Отец же, в 16-м году «встав на большевистские ноги» и безоглядно поверив, что именно так возможно добиться единственного, ради чего и стоит жизнь положить, — всеобщей и конечной справедливости, — не мог через двадцать лет не увидеть порочность, и порочность не людей, творящих зло, это бы его сильно не ушибло, он жил с открытыми глазами и людскую породу знал, а порочность системы в целом. Конечно, системы, а не идеи, но все одно — это было уже крушение, и его предстояло пережить, перенести, как он говорил. И перенес. Правда, прежде не бравший в рот спиртного, сразу и крепко стал зашибать, как и бывает обычно с русским разуверившимся человеком.

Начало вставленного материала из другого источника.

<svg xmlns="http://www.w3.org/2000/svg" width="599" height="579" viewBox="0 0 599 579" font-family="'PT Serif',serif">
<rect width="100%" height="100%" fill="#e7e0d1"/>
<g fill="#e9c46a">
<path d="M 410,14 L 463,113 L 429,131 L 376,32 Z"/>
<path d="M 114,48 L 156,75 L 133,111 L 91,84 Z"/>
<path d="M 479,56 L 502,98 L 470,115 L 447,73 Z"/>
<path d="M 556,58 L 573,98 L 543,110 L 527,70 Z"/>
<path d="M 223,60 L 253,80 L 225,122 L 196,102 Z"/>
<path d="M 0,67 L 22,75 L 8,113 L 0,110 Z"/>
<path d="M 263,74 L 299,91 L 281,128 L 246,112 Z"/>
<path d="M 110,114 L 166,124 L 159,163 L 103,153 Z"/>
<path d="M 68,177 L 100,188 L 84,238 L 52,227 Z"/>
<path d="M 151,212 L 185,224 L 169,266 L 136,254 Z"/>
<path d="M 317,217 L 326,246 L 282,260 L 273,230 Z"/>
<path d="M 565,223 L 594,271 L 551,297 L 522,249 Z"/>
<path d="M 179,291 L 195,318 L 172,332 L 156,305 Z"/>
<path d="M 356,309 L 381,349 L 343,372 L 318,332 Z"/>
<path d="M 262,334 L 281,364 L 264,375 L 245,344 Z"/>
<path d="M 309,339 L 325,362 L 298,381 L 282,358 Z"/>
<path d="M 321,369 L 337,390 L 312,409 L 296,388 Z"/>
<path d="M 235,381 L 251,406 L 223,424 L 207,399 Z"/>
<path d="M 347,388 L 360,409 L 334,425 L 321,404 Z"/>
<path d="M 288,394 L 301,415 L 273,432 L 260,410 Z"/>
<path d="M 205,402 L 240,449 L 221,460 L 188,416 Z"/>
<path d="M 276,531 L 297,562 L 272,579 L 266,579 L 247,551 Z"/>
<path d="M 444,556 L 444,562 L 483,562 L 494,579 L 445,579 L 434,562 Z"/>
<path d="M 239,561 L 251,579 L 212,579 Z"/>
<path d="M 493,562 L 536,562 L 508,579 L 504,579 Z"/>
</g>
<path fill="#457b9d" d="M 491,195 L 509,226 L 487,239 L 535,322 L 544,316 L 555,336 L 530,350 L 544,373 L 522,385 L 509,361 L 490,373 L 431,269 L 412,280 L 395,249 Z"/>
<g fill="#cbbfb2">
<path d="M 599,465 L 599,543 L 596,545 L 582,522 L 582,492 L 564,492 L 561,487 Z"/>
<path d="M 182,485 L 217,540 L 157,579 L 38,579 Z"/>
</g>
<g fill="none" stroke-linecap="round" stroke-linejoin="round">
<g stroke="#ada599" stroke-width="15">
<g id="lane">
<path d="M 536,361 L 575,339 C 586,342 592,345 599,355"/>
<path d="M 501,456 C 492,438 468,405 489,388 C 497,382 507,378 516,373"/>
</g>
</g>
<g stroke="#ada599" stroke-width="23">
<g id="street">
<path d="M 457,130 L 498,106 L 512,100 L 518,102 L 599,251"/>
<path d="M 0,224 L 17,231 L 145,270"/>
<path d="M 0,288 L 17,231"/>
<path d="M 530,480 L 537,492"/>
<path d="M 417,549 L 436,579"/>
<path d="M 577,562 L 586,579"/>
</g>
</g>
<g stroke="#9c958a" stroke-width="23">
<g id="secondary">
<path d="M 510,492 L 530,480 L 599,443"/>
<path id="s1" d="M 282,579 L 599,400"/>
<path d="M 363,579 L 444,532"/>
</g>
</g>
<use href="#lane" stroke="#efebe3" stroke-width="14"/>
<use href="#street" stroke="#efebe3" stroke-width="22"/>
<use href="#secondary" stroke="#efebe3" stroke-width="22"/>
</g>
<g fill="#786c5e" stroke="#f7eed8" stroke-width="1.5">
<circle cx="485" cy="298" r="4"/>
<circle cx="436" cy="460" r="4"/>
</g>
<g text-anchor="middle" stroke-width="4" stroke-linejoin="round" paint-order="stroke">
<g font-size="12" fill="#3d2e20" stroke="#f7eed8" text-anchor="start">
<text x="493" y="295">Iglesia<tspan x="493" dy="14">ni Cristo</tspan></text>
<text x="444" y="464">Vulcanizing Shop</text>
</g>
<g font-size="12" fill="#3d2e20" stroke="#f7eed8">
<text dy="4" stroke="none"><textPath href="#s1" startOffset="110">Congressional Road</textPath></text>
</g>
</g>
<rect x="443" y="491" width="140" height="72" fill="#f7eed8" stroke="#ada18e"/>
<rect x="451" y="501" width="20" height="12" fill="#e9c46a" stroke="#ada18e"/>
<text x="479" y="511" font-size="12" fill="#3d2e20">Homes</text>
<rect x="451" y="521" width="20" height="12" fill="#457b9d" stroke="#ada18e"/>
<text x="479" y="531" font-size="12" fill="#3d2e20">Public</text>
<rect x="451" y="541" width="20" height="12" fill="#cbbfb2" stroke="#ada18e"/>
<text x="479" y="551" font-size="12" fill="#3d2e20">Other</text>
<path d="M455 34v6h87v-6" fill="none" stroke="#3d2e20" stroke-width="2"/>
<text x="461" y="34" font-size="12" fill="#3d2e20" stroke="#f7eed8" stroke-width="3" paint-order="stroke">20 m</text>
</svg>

Ах, как я любила его пьяненьким!

Выпив, отец неожиданно молодел, разворачивал плечи, а они у него при среднем, по теперешним меркам даже малом росте были и не развернутые обширны. Становился остроумнее, лучше, открытым и бесконечно добрым ко всем на свете.

«Что у трезвого на уме, то у пьяного на языке». По-моему, не совсем точно. Что у трезвого загнано внутрь, сковано обстоятельствами, приличиями, черт знает чем, вся его внутренняя сущность — у пьяного вылезает наружу. Водка освобождает человека от собственного контроля, позволяет быть самим собой, но уж — каков есть. И отец — каков есть. Водка снимает с плеч прожитое, перенесенное, все потери, предательства и измены.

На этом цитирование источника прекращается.